Segment Open
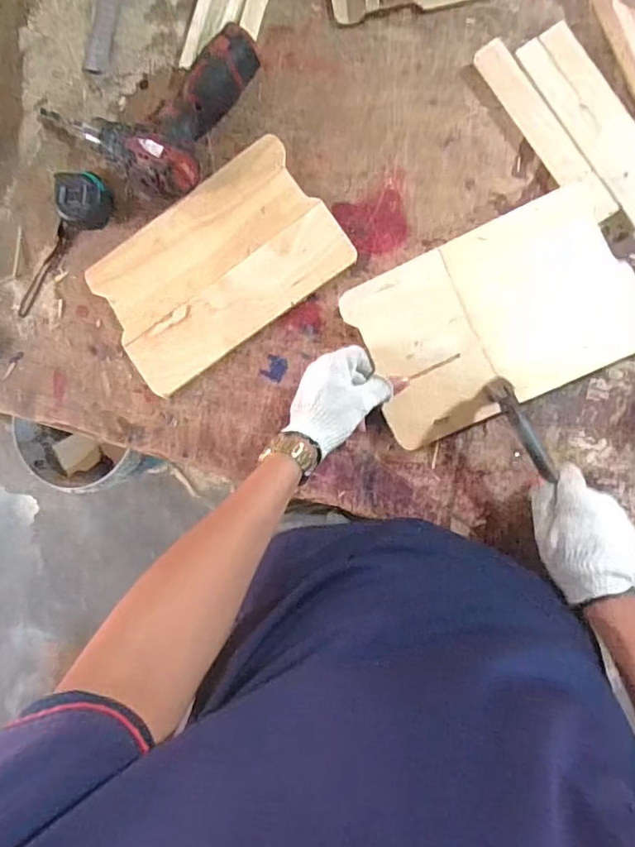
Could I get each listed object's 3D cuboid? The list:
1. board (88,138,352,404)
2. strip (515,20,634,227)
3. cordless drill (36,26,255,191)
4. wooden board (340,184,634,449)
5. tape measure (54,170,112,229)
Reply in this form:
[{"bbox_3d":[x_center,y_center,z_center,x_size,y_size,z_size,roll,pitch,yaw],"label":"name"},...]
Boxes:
[{"bbox_3d":[-0.119,-0.184,0.625,0.282,0.015,0.180,-35,86,7],"label":"board"},{"bbox_3d":[0.299,-0.318,0.564,0.056,0.013,0.227,-31,87,7],"label":"strip"},{"bbox_3d":[-0.196,-0.385,0.595,0.212,0.050,0.192,33,95,6],"label":"cordless drill"},{"bbox_3d":[0.186,-0.109,0.560,0.275,0.020,0.181,-24,88,7],"label":"wooden board"},{"bbox_3d":[-0.281,-0.268,0.634,0.064,0.043,0.063,17,93,7],"label":"tape measure"}]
Segment Closed
■ PROBLEM REQUIREMENTS
Write every record out again exactly; no pictures belong in the copy.

■ SOLUTION TO THE EXERCISE
Could I get each listed object's 3D cuboid? The list:
1. board (88,138,352,404)
2. strip (515,20,634,227)
3. cordless drill (36,26,255,191)
4. wooden board (340,184,634,449)
5. tape measure (54,170,112,229)
Reply in this form:
[{"bbox_3d":[x_center,y_center,z_center,x_size,y_size,z_size,roll,pitch,yaw],"label":"name"},...]
Boxes:
[{"bbox_3d":[-0.119,-0.184,0.625,0.282,0.015,0.180,-35,86,7],"label":"board"},{"bbox_3d":[0.299,-0.318,0.564,0.056,0.013,0.227,-31,87,7],"label":"strip"},{"bbox_3d":[-0.196,-0.385,0.595,0.212,0.050,0.192,33,95,6],"label":"cordless drill"},{"bbox_3d":[0.186,-0.109,0.560,0.275,0.020,0.181,-24,88,7],"label":"wooden board"},{"bbox_3d":[-0.281,-0.268,0.634,0.064,0.043,0.063,17,93,7],"label":"tape measure"}]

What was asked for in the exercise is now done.